_Document passage:_
★ ★ ★ ★ ★
As a regulator of MT dynamics and stability, MARK also affects cell migration (for reviews, see (McDonald 2014; Reiner and Sapir 2014)). Studies on the role of MARK during neuronal migration suggest that MARK is involved in cross talk between the MT and actin cytoskeletons. Actin remodeling is critical for cell migration and thus requires cross communication with the dynamic MT network (Matenia et al. 2005; Johne et al. 2008). Although MARK is a known regulator of MTs, not all MARK functions are mediated through the MTs.

As described earlier, MARK is the human ortholog of PAR-1. PAR proteins comprise a group of proteins originally discovered for their role in regulating cytoplasmic partitioning of the embryo of C. elegans. They can be localized asymmetrically and can form complexes with fellow PAR members (i.e., PAR-3/PAR-6/aPKC complex). Though discovered in C. elegans, they are also found in many other organisms in which they serve to help regulate cell polarization. PAR proteins have also been discovered to interact with other protein complexes involved in epithelial polarity such as CRB/PALS1/PATJ and DLG/SCRIB/LGL (McDonald 2014; Rodriguez-Boulan and Macara 2014; Gao et al. 2016).
★ ★ ★ ★ ★
Collected data
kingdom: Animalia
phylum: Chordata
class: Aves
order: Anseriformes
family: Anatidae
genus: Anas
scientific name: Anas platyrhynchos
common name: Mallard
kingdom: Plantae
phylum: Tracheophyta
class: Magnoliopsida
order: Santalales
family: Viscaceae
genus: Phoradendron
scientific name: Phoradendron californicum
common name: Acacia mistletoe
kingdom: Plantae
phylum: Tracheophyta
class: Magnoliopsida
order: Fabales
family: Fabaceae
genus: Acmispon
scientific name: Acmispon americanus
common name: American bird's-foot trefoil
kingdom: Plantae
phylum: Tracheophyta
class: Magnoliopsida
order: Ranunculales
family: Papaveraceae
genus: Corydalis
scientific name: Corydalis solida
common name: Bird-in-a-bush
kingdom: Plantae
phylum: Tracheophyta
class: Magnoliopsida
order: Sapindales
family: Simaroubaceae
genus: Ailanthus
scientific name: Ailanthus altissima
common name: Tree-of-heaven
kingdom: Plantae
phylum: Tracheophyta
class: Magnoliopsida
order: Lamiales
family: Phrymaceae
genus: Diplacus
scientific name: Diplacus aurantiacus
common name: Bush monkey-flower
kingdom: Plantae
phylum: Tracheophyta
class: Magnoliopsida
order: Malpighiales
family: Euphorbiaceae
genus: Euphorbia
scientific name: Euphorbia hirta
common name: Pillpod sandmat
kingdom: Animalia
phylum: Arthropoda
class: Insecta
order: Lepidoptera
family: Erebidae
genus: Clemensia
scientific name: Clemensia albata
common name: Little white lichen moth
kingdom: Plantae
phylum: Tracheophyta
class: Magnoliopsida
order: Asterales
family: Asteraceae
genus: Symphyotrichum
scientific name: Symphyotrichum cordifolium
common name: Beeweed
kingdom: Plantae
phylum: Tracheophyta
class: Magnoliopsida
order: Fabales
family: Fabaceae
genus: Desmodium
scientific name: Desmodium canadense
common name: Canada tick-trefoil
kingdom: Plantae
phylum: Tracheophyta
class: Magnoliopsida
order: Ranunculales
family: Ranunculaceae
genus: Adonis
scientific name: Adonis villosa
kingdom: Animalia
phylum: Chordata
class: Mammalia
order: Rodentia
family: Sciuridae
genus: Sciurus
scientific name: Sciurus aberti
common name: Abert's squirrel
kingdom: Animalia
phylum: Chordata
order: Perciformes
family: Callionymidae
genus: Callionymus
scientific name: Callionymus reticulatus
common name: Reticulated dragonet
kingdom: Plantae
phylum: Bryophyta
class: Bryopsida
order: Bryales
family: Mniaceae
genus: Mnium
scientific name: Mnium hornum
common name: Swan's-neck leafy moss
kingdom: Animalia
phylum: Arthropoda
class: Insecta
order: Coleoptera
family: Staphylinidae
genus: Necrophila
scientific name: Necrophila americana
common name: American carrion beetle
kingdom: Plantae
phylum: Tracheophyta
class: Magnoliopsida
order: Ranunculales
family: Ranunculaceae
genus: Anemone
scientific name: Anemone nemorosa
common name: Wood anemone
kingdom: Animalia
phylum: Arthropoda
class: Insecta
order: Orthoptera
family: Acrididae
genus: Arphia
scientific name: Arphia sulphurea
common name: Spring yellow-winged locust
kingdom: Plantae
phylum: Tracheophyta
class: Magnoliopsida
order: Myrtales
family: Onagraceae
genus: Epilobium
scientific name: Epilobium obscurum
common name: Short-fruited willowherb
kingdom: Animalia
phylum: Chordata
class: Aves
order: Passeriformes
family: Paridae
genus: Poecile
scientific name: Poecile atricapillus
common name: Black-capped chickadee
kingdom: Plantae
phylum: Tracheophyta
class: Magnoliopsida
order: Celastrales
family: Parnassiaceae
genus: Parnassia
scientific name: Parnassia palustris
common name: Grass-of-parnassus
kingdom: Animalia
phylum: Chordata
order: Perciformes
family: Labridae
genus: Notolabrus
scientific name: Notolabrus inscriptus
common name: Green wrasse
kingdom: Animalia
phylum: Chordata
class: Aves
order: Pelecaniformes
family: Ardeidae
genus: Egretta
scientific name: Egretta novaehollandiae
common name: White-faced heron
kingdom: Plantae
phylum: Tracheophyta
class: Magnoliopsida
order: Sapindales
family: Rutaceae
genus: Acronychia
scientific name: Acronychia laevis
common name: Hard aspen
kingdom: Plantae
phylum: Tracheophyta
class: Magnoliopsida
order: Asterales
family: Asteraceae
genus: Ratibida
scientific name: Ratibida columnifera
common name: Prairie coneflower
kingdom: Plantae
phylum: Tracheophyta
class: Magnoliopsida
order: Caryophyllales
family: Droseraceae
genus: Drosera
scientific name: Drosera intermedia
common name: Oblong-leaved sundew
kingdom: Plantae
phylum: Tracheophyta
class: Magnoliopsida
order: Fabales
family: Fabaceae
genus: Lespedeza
★ ★ ★ ★ ★
_Task item:_
List each distinct source cited in the passage on MARK and PAR proteins, naming each one only once.

_Reply:_
- McDonald 2014
- Reiner and Sapir 2014
- Matenia et al. 2005
- Johne et al. 2008
- Rodriguez-Boulan and Macara 2014
- Gao et al. 2016